Segment Open

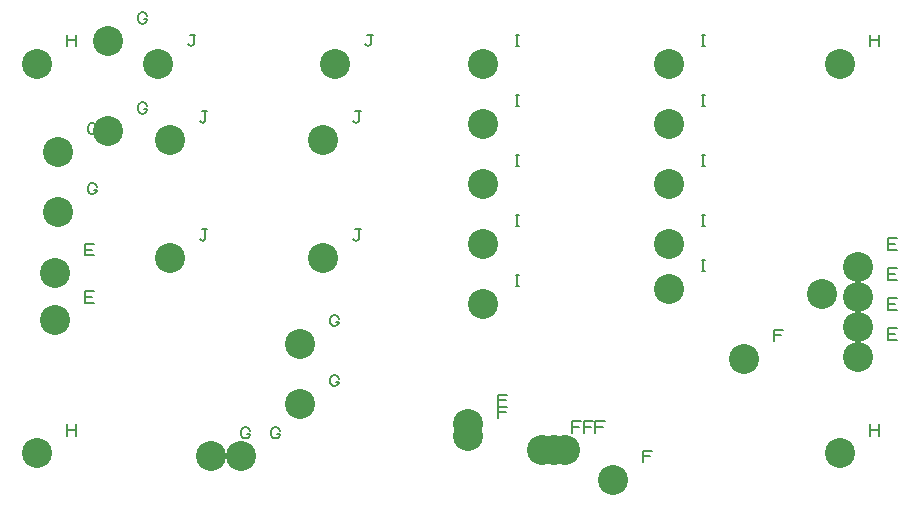
<source format=gbr>
%FSLAX35Y35*%
%MOIN*%
G04 EasyPC Gerber Version 18.0.9 Build 3640 *
%ADD74C,0.00500*%
%ADD73C,0.10000*%
X0Y0D02*
D02*
D73*
X15998Y15998D03*
Y145919D03*
X21904Y60289D03*
Y76037D03*
X22888Y96392D03*
Y116392D03*
X39620Y123281D03*
Y153281D03*
X56352Y145919D03*
X60289Y80959D03*
Y120329D03*
X73911Y15014D03*
X83911D03*
X103596Y32415D03*
Y52415D03*
X111470Y80959D03*
Y120329D03*
X115407Y145919D03*
X159699Y21904D03*
Y25841D03*
X164596Y65715D03*
Y85715D03*
Y105715D03*
Y125715D03*
Y145715D03*
X184305Y16982D03*
X188242D03*
X192179D03*
X207927Y7140D03*
X226596Y70715D03*
Y85715D03*
Y105715D03*
Y125715D03*
Y145715D03*
X251628Y47494D03*
X277809Y69148D03*
X283715Y15998D03*
Y145919D03*
X289620Y48006D03*
Y58006D03*
Y68006D03*
Y78006D03*
D02*
D74*
X25998Y21935D02*
Y25685D01*
Y23811D02*
X29123D01*
Y21935D02*
Y25685D01*
X25998Y151857D02*
Y155607D01*
Y153732D02*
X29123D01*
Y151857D02*
Y155607D01*
X31904Y66227D02*
Y69977D01*
X35029*
X34404Y68102D02*
X31904D01*
Y66227D02*
X35029D01*
X31904Y81975D02*
Y85725D01*
X35029*
X34404Y83850D02*
X31904D01*
Y81975D02*
X35029D01*
X35075Y103892D02*
X36013D01*
Y103579*
X35700Y102954*
X35388Y102642*
X34763Y102329*
X34138*
X33513Y102642*
X33200Y102954*
X32888Y103579*
Y104829*
X33200Y105454*
X33513Y105767*
X34138Y106079*
X34763*
X35388Y105767*
X35700Y105454*
X36013Y104829*
X35075Y123892D02*
X36013D01*
Y123579*
X35700Y122954*
X35388Y122642*
X34763Y122329*
X34138*
X33513Y122642*
X33200Y122954*
X32888Y123579*
Y124829*
X33200Y125454*
X33513Y125767*
X34138Y126079*
X34763*
X35388Y125767*
X35700Y125454*
X36013Y124829*
X51807Y130781D02*
X52745D01*
Y130469*
X52433Y129844*
X52120Y129531*
X51495Y129219*
X50870*
X50245Y129531*
X49933Y129844*
X49620Y130469*
Y131719*
X49933Y132344*
X50245Y132657*
X50870Y132969*
X51495*
X52120Y132657*
X52433Y132344*
X52745Y131719*
X51807Y160781D02*
X52745D01*
Y160469*
X52433Y159844*
X52120Y159531*
X51495Y159219*
X50870*
X50245Y159531*
X49933Y159844*
X49620Y160469*
Y161719*
X49933Y162344*
X50245Y162657*
X50870Y162969*
X51495*
X52120Y162657*
X52433Y162344*
X52745Y161719*
X66352Y152482D02*
X66665Y152169D01*
X67290Y151857*
X67915Y152169*
X68228Y152482*
Y155607*
X68852*
X68228D02*
X66978D01*
X70289Y87521D02*
X70602Y87209D01*
X71227Y86896*
X71852Y87209*
X72165Y87521*
Y90646*
X72789*
X72165D02*
X70915D01*
X70289Y126891D02*
X70602Y126579D01*
X71227Y126266*
X71852Y126579*
X72165Y126891*
Y130016*
X72789*
X72165D02*
X70915D01*
X86099Y22514D02*
X87037D01*
Y22201*
X86724Y21576*
X86411Y21264*
X85787Y20951*
X85161*
X84537Y21264*
X84224Y21576*
X83911Y22201*
Y23451*
X84224Y24076*
X84537Y24389*
X85161Y24701*
X85787*
X86411Y24389*
X86724Y24076*
X87037Y23451*
X96099Y22514D02*
X97037D01*
Y22201*
X96724Y21576*
X96411Y21264*
X95787Y20951*
X95161*
X94537Y21264*
X94224Y21576*
X93911Y22201*
Y23451*
X94224Y24076*
X94537Y24389*
X95161Y24701*
X95787*
X96411Y24389*
X96724Y24076*
X97037Y23451*
X115784Y39915D02*
X116722D01*
Y39603*
X116409Y38978*
X116096Y38665*
X115472Y38353*
X114846*
X114222Y38665*
X113909Y38978*
X113596Y39603*
Y40853*
X113909Y41478*
X114222Y41791*
X114846Y42103*
X115472*
X116096Y41791*
X116409Y41478*
X116722Y40853*
X115784Y59915D02*
X116722D01*
Y59603*
X116409Y58978*
X116096Y58665*
X115472Y58353*
X114846*
X114222Y58665*
X113909Y58978*
X113596Y59603*
Y60853*
X113909Y61478*
X114222Y61791*
X114846Y62103*
X115472*
X116096Y61791*
X116409Y61478*
X116722Y60853*
X121470Y87521D02*
X121783Y87209D01*
X122408Y86896*
X123033Y87209*
X123346Y87521*
Y90646*
X123970*
X123346D02*
X122096D01*
X121470Y126891D02*
X121783Y126579D01*
X122408Y126266*
X123033Y126579*
X123346Y126891*
Y130016*
X123970*
X123346D02*
X122096D01*
X125407Y152482D02*
X125720Y152169D01*
X126345Y151857*
X126970Y152169*
X127283Y152482*
Y155607*
X127907*
X127283D02*
X126033D01*
X169699Y27841D02*
Y31591D01*
X172824*
X172199Y29716D02*
X169699D01*
Y31778D02*
Y35528D01*
X172824*
X172199Y33653D02*
X169699D01*
X175534Y71652D02*
X176784D01*
X176159D02*
Y75402D01*
X175534D02*
X176784D01*
X175534Y91652D02*
X176784D01*
X176159D02*
Y95402D01*
X175534D02*
X176784D01*
X175534Y111652D02*
X176784D01*
X176159D02*
Y115402D01*
X175534D02*
X176784D01*
X175534Y131652D02*
X176784D01*
X176159D02*
Y135402D01*
X175534D02*
X176784D01*
X175534Y151652D02*
X176784D01*
X176159D02*
Y155402D01*
X175534D02*
X176784D01*
X194305Y22920D02*
Y26670D01*
X197430*
X196805Y24795D02*
X194305D01*
X198242Y22920D02*
Y26670D01*
X201367*
X200742Y24795D02*
X198242D01*
X202179Y22920D02*
Y26670D01*
X205304*
X204679Y24795D02*
X202179D01*
X217927Y13077D02*
Y16827D01*
X221052*
X220427Y14952D02*
X217927D01*
X237534Y76652D02*
X238784D01*
X238159D02*
Y80402D01*
X237534D02*
X238784D01*
X237534Y91652D02*
X238784D01*
X238159D02*
Y95402D01*
X237534D02*
X238784D01*
X237534Y111652D02*
X238784D01*
X238159D02*
Y115402D01*
X237534D02*
X238784D01*
X237534Y131652D02*
X238784D01*
X238159D02*
Y135402D01*
X237534D02*
X238784D01*
X237534Y151652D02*
X238784D01*
X238159D02*
Y155402D01*
X237534D02*
X238784D01*
X261628Y53431D02*
Y57181D01*
X264753*
X264128Y55307D02*
X261628D01*
X287809Y75085D02*
Y78835D01*
X290934*
X290309Y76960D02*
X287809D01*
X293715Y21935D02*
Y25685D01*
Y23811D02*
X296840D01*
Y21935D02*
Y25685D01*
X293715Y151857D02*
Y155607D01*
Y153732D02*
X296840D01*
Y151857D02*
Y155607D01*
X299620Y53943D02*
Y57693D01*
X302745*
X302120Y55819D02*
X299620D01*
Y53943D02*
X302745D01*
X299620Y63943D02*
Y67693D01*
X302745*
X302120Y65819D02*
X299620D01*
Y63943D02*
X302745D01*
X299620Y73943D02*
Y77693D01*
X302745*
X302120Y75819D02*
X299620D01*
Y73943D02*
X302745D01*
X299620Y83943D02*
Y87693D01*
X302745*
X302120Y85819D02*
X299620D01*
Y83943D02*
X302745D01*
X0Y0D02*
M02*

</source>
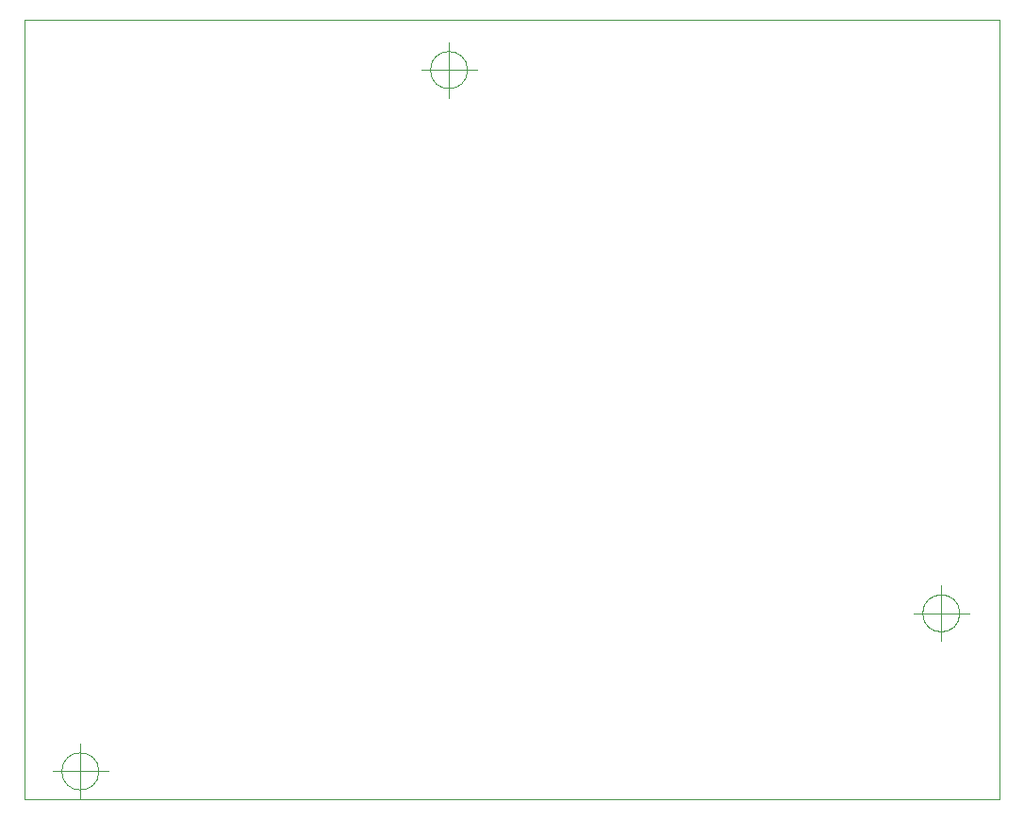
<source format=gbr>
%TF.GenerationSoftware,KiCad,Pcbnew,(5.1.6)-1*%
%TF.CreationDate,2020-11-25T15:36:35+01:00*%
%TF.ProjectId,Board,426f6172-642e-46b6-9963-61645f706362,rev?*%
%TF.SameCoordinates,Original*%
%TF.FileFunction,Profile,NP*%
%FSLAX46Y46*%
G04 Gerber Fmt 4.6, Leading zero omitted, Abs format (unit mm)*
G04 Created by KiCad (PCBNEW (5.1.6)-1) date 2020-11-25 15:36:35*
%MOMM*%
%LPD*%
G01*
G04 APERTURE LIST*
%TA.AperFunction,Profile*%
%ADD10C,0.050000*%
%TD*%
G04 APERTURE END LIST*
D10*
X45706666Y-125850000D02*
G75*
G03*
X45706666Y-125850000I-1666666J0D01*
G01*
X41540000Y-125850000D02*
X46540000Y-125850000D01*
X44040000Y-123350000D02*
X44040000Y-128350000D01*
X123006666Y-111650000D02*
G75*
G03*
X123006666Y-111650000I-1666666J0D01*
G01*
X118840000Y-111650000D02*
X123840000Y-111650000D01*
X121340000Y-109150000D02*
X121340000Y-114150000D01*
X78806666Y-62850000D02*
G75*
G03*
X78806666Y-62850000I-1666666J0D01*
G01*
X74640000Y-62850000D02*
X79640000Y-62850000D01*
X77140000Y-60350000D02*
X77140000Y-65350000D01*
X39040000Y-58350000D02*
X39040000Y-128350000D01*
X126540000Y-58350000D02*
X39040000Y-58350000D01*
X126540000Y-128350000D02*
X126540000Y-58350000D01*
X39040000Y-128350000D02*
X126540000Y-128350000D01*
X123016666Y-111660000D02*
G75*
G03*
X123016666Y-111660000I-1666666J0D01*
G01*
X118850000Y-111660000D02*
X123850000Y-111660000D01*
X121350000Y-109160000D02*
X121350000Y-114160000D01*
X45706666Y-125850000D02*
G75*
G03*
X45706666Y-125850000I-1666666J0D01*
G01*
X41540000Y-125850000D02*
X46540000Y-125850000D01*
X44040000Y-123350000D02*
X44040000Y-128350000D01*
M02*

</source>
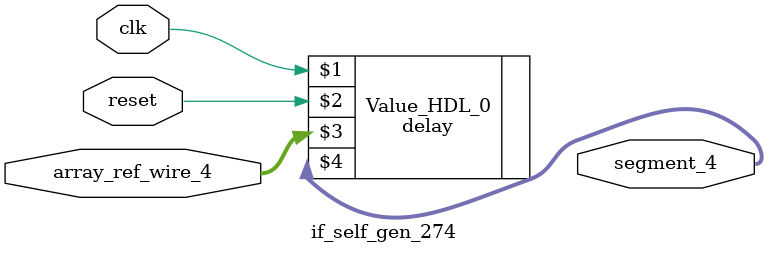
<source format=v>
module if_self_gen_274( input clk, input reset, input [31:0]array_ref_wire_4, output [31:0]segment_4); 
	wire [31:0]segment_4;
	//Proceed with segment_4 = array_ref_wire_4
	delay Value_HDL_0 ( clk, reset, array_ref_wire_4, segment_4);
endmodule
</source>
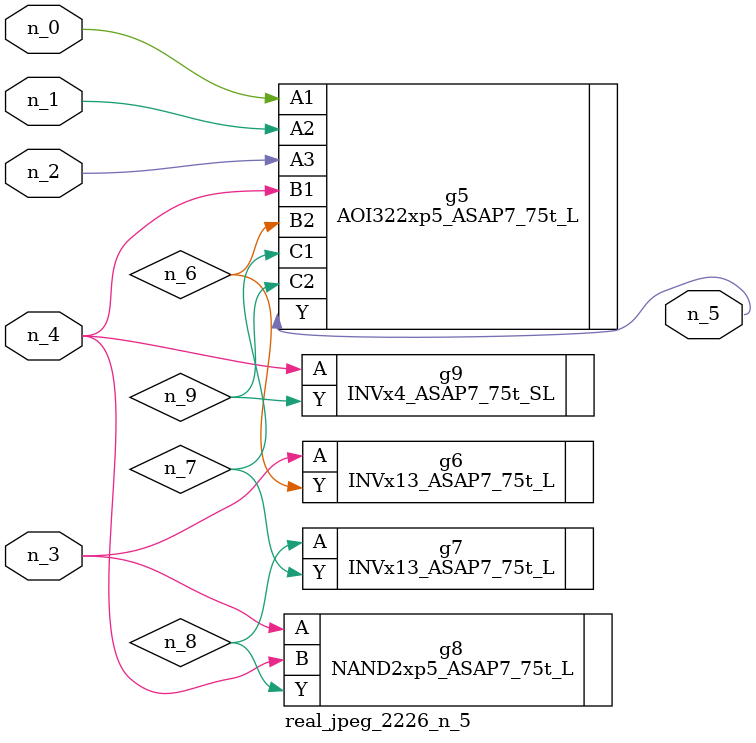
<source format=v>
module real_jpeg_2226_n_5 (n_4, n_0, n_1, n_2, n_3, n_5);

input n_4;
input n_0;
input n_1;
input n_2;
input n_3;

output n_5;

wire n_8;
wire n_6;
wire n_7;
wire n_9;

AOI322xp5_ASAP7_75t_L g5 ( 
.A1(n_0),
.A2(n_1),
.A3(n_2),
.B1(n_4),
.B2(n_6),
.C1(n_7),
.C2(n_9),
.Y(n_5)
);

INVx13_ASAP7_75t_L g6 ( 
.A(n_3),
.Y(n_6)
);

NAND2xp5_ASAP7_75t_L g8 ( 
.A(n_3),
.B(n_4),
.Y(n_8)
);

INVx4_ASAP7_75t_SL g9 ( 
.A(n_4),
.Y(n_9)
);

INVx13_ASAP7_75t_L g7 ( 
.A(n_8),
.Y(n_7)
);


endmodule
</source>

Segment Closed

> [Problem] Search the material for the word "APERTURE" and copy every matching line.

> [Written response]
G04 APERTURE LIST*
G04 APERTURE END LIST*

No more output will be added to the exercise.